Though there are thousands of cute corgis in the world, Osuna said he thinks there is only one UCLA corgi. He said he thinks Pavlov is different from other UCLA dogs because he and Nguyen were on campus with Pavlov every day. This gave fans of the account more opportunities to see him.
Nguyen said she thinks people who aspire to graduate from a prestigious university like UCLA appreciated the comical take on this achievement.
People commented on Pavlov’s Instagram account that they were inspired by Pavlov’s journey through college, and felt that if a dog could graduate, they could too, she said.
Michael Comaduran, the couple’s roommate and a UCLA alumnus, said he has seen the reach of Pavlov’s fame while walking him around their neighborhood.

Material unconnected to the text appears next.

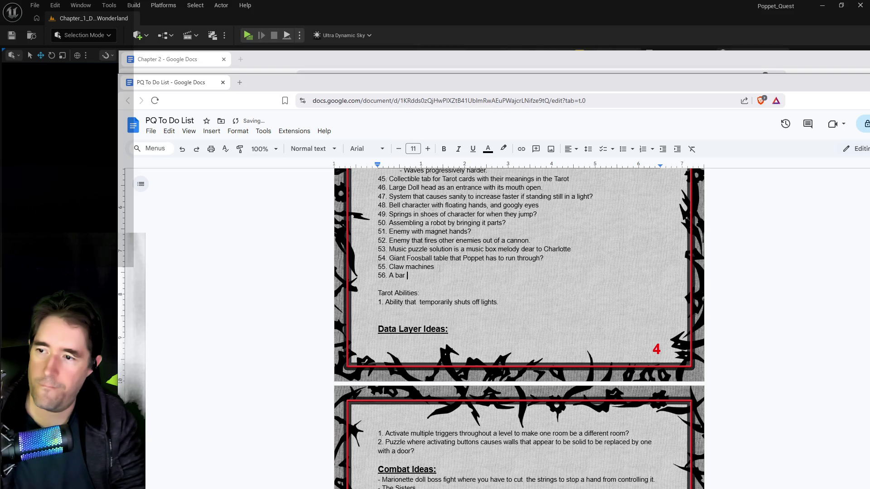
pyautogui.write('(the alcoh')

“Any time I take him for a walk you would see everyone just stopping him and asking for pictures with him,” Comaduran said. “I’ve gotten girls’ numbers walking with him.”
Comaduran said he, Osuna and Nguyen frequently went to Santa Monica, where Pavlov encountered fans from UCLA as well as other parts of the state, who stopped to pet him.
Nguyen said she thinks the account resonates with people who can’t have dogs because of time commitments like school or work but are able to live vicariously through Pavlov’s posts.
Nguyen and Comaduran said that apart from attracting strangers from his Instagram fame, Pavlov has helped them through tough times with school and their families.
“He would help me get through my day and help me have a routine,” Nguyen said. “It wasn’t just me going through my own struggles. It was me and Pavlov.”
Pavlov has recently started modeling for Himalayan Dog Chews, and will be featured in Pet Product News, according to his account. But he won’t stray far from campus. Osuna and Nguyen said they plan to continue visiting friends at school.
“He’ll always be the UCLA corgi,” Osuna said.